[Task input Boundary: Start]
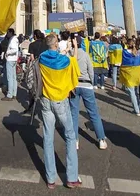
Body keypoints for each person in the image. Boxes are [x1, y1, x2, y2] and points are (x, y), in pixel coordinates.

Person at [38, 33, 81, 189]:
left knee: (48, 138)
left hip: (45, 100)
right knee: (70, 136)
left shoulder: (41, 58)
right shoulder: (65, 60)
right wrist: (73, 48)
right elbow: (76, 71)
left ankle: (50, 179)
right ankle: (71, 178)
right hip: (60, 101)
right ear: (56, 44)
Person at [69, 35, 107, 151]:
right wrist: (91, 83)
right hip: (86, 85)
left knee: (73, 114)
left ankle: (75, 141)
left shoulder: (69, 54)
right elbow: (91, 71)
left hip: (74, 86)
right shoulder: (85, 55)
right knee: (93, 113)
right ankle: (101, 140)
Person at [120, 43, 140, 115]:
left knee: (132, 93)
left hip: (129, 76)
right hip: (138, 75)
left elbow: (122, 63)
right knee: (139, 92)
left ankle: (136, 110)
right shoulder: (138, 53)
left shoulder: (124, 53)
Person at [2, 28, 19, 101]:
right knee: (13, 77)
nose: (7, 34)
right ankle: (14, 93)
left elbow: (15, 49)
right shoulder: (15, 39)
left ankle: (10, 94)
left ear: (11, 33)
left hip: (10, 59)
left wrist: (7, 52)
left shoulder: (12, 40)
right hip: (14, 59)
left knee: (10, 78)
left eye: (8, 33)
[Task input Boundary: End]
▶ [What needs to be done] The copy you return must match the records above exactly, minus any images.

▶ [Answer to this task]
Body keypoints for each person in the image. Boxes are [x1, y1, x2, y2] and points are (x, y), in pixel coordinates.

Person at [38, 33, 81, 189]:
left knee: (48, 138)
left hip: (45, 100)
right knee: (70, 136)
left shoulder: (41, 58)
right shoulder: (65, 60)
right wrist: (73, 48)
right elbow: (76, 71)
left ankle: (50, 179)
right ankle: (71, 178)
right hip: (60, 101)
right ear: (56, 44)
Person at [69, 35, 107, 151]:
right wrist: (91, 83)
right hip: (86, 85)
left knee: (73, 114)
left ankle: (75, 141)
left shoulder: (69, 54)
right elbow: (91, 71)
left hip: (74, 86)
right shoulder: (85, 55)
right knee: (93, 113)
right ankle: (101, 140)
Person at [120, 43, 140, 115]:
left knee: (132, 93)
left hip: (129, 76)
right hip: (138, 75)
left elbow: (122, 63)
right knee: (139, 92)
left ankle: (136, 110)
right shoulder: (138, 53)
left shoulder: (124, 53)
Person at [2, 28, 19, 101]:
right knee: (13, 77)
nose: (7, 34)
right ankle: (14, 93)
left elbow: (15, 49)
right shoulder: (15, 39)
left ankle: (10, 94)
left ear: (11, 33)
left hip: (10, 59)
left wrist: (7, 52)
left shoulder: (12, 40)
right hip: (14, 59)
left knee: (10, 78)
left eye: (8, 33)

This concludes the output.